What the task asks: Reproduce the entries beneath exactly, without their images.

Keypoint text descriptions:
"""
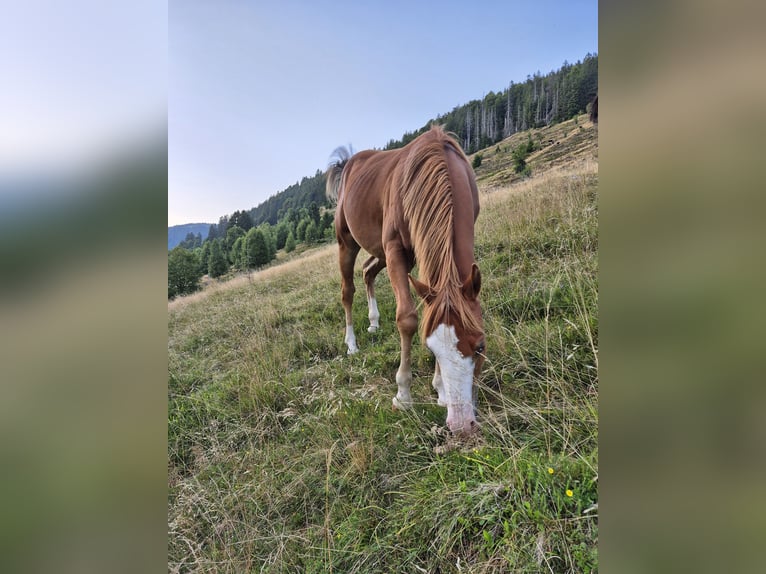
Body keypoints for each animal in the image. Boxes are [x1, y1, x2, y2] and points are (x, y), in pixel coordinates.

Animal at [326, 126, 485, 436]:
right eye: (431, 349)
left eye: (480, 346)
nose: (461, 424)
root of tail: (349, 162)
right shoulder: (395, 249)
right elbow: (408, 319)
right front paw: (403, 395)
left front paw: (440, 389)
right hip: (348, 243)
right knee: (347, 291)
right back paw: (352, 343)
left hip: (383, 252)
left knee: (368, 272)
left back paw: (374, 322)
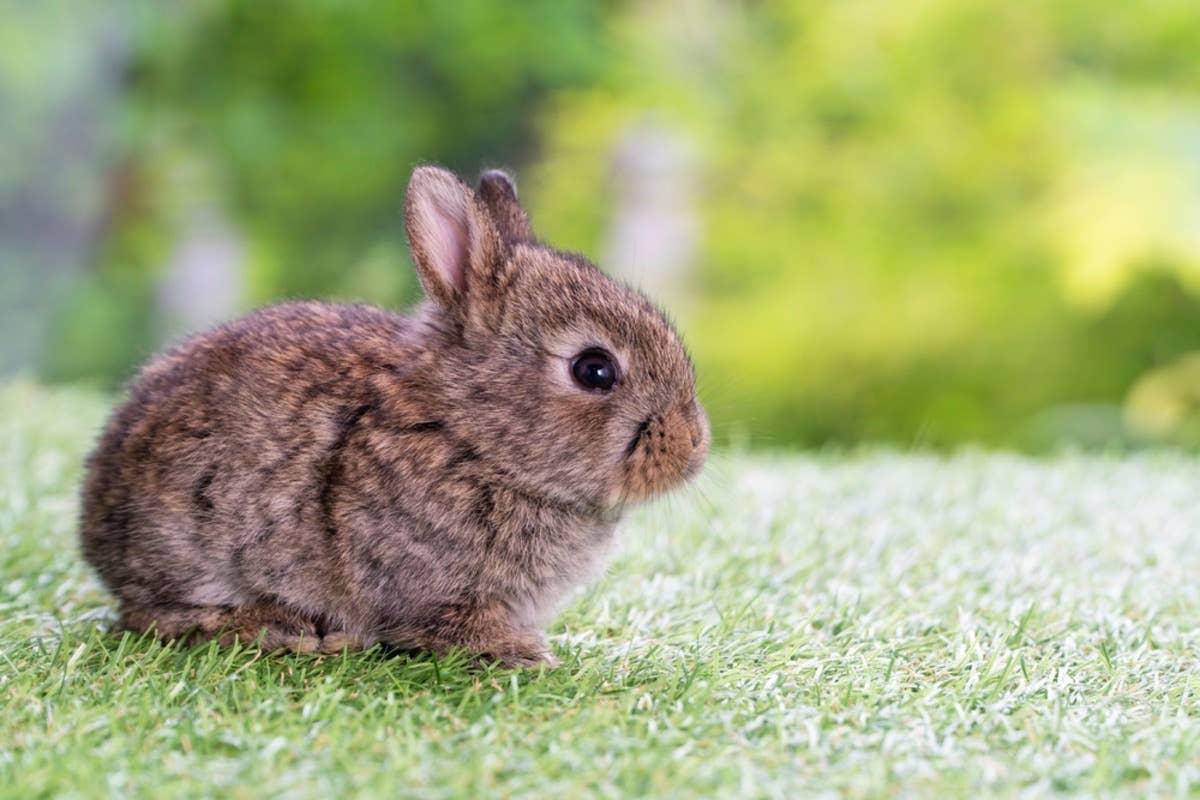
"""
Exercise answer:
Body keypoints for each animal in the image. Boxes are [x1, y1, x2, y2] and points are (x, y), in pixel coordinates.

Animal at [326, 126, 485, 436]:
right eye: (431, 349)
left eye: (480, 346)
nose: (461, 424)
root of tail: (349, 162)
right shoulder: (395, 249)
right elbow: (408, 319)
right front paw: (403, 395)
left front paw: (440, 389)
right hip: (348, 243)
right knee: (347, 291)
right back paw: (352, 343)
left hip: (383, 252)
left knee: (368, 272)
left back paw: (374, 322)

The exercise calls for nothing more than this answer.